Beginning with President John F. Kennedy inspiring and changing the outlook and prospects of most young Americans, we had ended up on the moon but because of the Vietnam War and so much chaos, many young Americans wished that the government had gone into space along with the astronauts and been left there!

We were sadder but if not wiser, certainly more cynical! And angrier!

How could the early grace and hope have so quickly been subverted by such trivialities as war, deaths of young warriors, cults, assassinations of leaders and disbelieving distrust of the government?

That was the mood. Happy New Year! Would it be?

Annie Rieger drew my picture.

I met with friends at the Brasserie thinking it might be an optimistic way to start the decade. Gene Narmore (in the middle) had taken to calling himself Miles High to reflect a certain mood that was in the air.

Afterwards, we ended up at a new place that had recently opened called the Country Cousin.

In a sad post script to the ’60s, we heard that Sam Yasgur, the man on whose dairy farm the Woodstock Festival had been held, was being sued by neighboring farmers for damages caused to their property.

Yasgur’s dairy farm had been virtually destroyed but he sympathized with the young people.

The Yasgur farm before the festival.

Some things in my Yorkville neighborhood didn’t change. The L & H German Restaurant and Bakery still had the sturdy German woman selling bakery goods and there were still Hungarian customers filling the tables.

And there was still the tiny Kis Little Hungarian Restaurant on Second Avenue around the corner from my apartment.

Paul Bartel invited me to his apartment to meet Bob Bailin, a young cinematographer he’d recently met. Bailin would go on to work on several Superman movies and other major studio films. Another young man was named Moeller but I didn’t get his first name.

Bob Bailin and Mr. Moeller.

A few nights later I went downtown to Max’s Kansas City with friends.

The artists who were still coming and in the back room’s inner sanctum were the Warhol superstars; or what was left of them!

Jackie Curtis was there in full drag as his Warhol persona. Was it really ten years earlier when I’d just moved to New York and living in Greenwich Village that he was a fresh faced local kid — one of the regulars I’d see everywhere?

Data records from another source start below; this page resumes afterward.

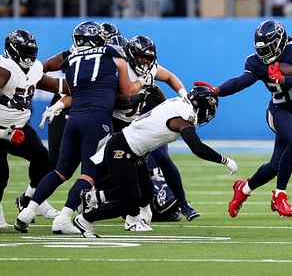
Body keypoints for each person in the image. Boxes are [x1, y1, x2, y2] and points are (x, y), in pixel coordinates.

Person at [15, 21, 147, 234]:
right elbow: (126, 93)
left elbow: (73, 92)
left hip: (73, 118)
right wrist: (142, 82)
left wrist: (58, 105)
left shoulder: (72, 61)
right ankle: (64, 218)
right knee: (89, 174)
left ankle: (28, 211)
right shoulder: (114, 55)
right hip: (97, 121)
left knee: (60, 170)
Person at [72, 86, 238, 237]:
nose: (208, 113)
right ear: (201, 105)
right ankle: (85, 219)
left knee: (146, 191)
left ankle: (120, 212)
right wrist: (224, 160)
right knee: (130, 200)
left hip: (134, 150)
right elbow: (197, 147)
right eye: (209, 109)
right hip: (122, 149)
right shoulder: (184, 117)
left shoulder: (178, 103)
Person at [196, 19, 292, 217]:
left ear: (280, 41)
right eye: (261, 48)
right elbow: (240, 82)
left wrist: (284, 79)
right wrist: (217, 90)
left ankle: (243, 189)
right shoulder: (255, 62)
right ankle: (280, 196)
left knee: (274, 166)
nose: (264, 53)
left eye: (268, 47)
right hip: (278, 110)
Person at [0, 29, 71, 229]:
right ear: (12, 50)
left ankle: (33, 197)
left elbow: (53, 78)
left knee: (43, 158)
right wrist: (4, 133)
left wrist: (86, 84)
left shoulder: (33, 69)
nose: (29, 56)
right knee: (1, 173)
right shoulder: (4, 69)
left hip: (19, 127)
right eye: (24, 50)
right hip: (1, 129)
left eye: (32, 51)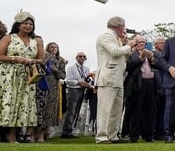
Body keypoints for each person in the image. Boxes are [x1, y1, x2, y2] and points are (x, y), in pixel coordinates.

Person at [0, 11, 44, 143]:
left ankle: (12, 134)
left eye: (30, 24)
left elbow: (41, 59)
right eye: (25, 24)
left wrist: (31, 61)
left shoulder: (36, 41)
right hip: (5, 74)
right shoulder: (9, 38)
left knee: (20, 103)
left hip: (24, 76)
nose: (28, 26)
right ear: (18, 25)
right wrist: (16, 58)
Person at [94, 16, 137, 144]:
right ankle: (101, 137)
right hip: (108, 77)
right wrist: (128, 46)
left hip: (118, 78)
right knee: (105, 109)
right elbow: (114, 52)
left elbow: (122, 55)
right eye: (123, 27)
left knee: (117, 110)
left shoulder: (116, 38)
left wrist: (126, 46)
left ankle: (113, 136)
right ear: (118, 26)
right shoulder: (106, 36)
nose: (124, 30)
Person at [123, 35, 160, 143]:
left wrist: (151, 59)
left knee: (150, 111)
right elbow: (129, 68)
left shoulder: (152, 53)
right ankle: (133, 135)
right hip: (138, 84)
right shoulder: (131, 54)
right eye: (139, 42)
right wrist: (140, 58)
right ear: (135, 43)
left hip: (151, 84)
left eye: (144, 42)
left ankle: (149, 136)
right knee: (136, 111)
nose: (142, 44)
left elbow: (158, 66)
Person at [34, 41, 66, 142]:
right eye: (51, 47)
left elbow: (63, 76)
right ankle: (34, 133)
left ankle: (42, 134)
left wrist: (56, 70)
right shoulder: (43, 58)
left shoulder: (61, 60)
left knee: (50, 111)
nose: (53, 49)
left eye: (55, 47)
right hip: (41, 85)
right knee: (39, 109)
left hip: (53, 88)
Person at [60, 52, 94, 138]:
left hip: (82, 90)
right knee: (71, 111)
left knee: (76, 111)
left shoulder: (86, 68)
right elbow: (68, 80)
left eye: (83, 56)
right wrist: (79, 83)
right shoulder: (71, 68)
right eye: (80, 56)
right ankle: (66, 132)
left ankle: (70, 131)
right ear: (76, 58)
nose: (82, 58)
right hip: (73, 90)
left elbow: (87, 79)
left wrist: (87, 83)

My brother was in New York again working at Columbia Records and his good friend, Dan Simon, a lawyer like my brother, was in town also. I’d brought him down to Max’s as it had been getting so much press he was curious to see what all the noise was about.

He saw.

After a bit we went uptown to meet my brother at Elaine’s, the total opposite of Max’s.

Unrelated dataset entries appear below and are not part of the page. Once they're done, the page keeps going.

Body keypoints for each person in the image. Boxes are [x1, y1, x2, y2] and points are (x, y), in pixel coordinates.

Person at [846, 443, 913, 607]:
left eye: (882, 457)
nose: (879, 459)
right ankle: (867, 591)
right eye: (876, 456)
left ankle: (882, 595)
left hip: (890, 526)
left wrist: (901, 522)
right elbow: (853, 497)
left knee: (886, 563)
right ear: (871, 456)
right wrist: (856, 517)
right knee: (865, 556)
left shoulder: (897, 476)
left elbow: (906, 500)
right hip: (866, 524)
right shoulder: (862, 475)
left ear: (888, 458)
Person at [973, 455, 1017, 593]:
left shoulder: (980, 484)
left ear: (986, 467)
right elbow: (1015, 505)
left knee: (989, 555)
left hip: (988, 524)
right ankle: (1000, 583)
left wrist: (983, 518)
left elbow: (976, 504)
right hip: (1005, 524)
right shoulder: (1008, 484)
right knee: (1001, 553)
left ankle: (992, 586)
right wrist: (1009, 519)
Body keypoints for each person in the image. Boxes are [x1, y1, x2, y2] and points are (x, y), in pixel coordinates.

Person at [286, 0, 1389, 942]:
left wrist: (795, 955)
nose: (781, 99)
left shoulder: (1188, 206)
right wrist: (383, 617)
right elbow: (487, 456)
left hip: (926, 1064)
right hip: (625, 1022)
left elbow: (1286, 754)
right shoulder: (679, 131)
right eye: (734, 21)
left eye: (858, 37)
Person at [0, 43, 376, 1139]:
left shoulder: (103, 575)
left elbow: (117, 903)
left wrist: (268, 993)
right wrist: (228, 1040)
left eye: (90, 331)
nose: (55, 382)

My brother Richard was already there visiting with Elaine.

Elaine’s ex-bartender and some said boyfriend, Jack Allen, had bought The Four Oaks in Beverly Glen, Bel Air.

It had been an old resort restaurant and small hotel and Jack wanted to restore and reopen it. My brother and his wife Nancy and two-year-old daughter lived directly across the road from it and my brother had helped Jack with some legal details.  Jack had told Elaine about it so she greeted Rich with genuinely open arms!

We got a very good table in the middle of all the activity and Dan had gotten an unusually good dose of New York by Night!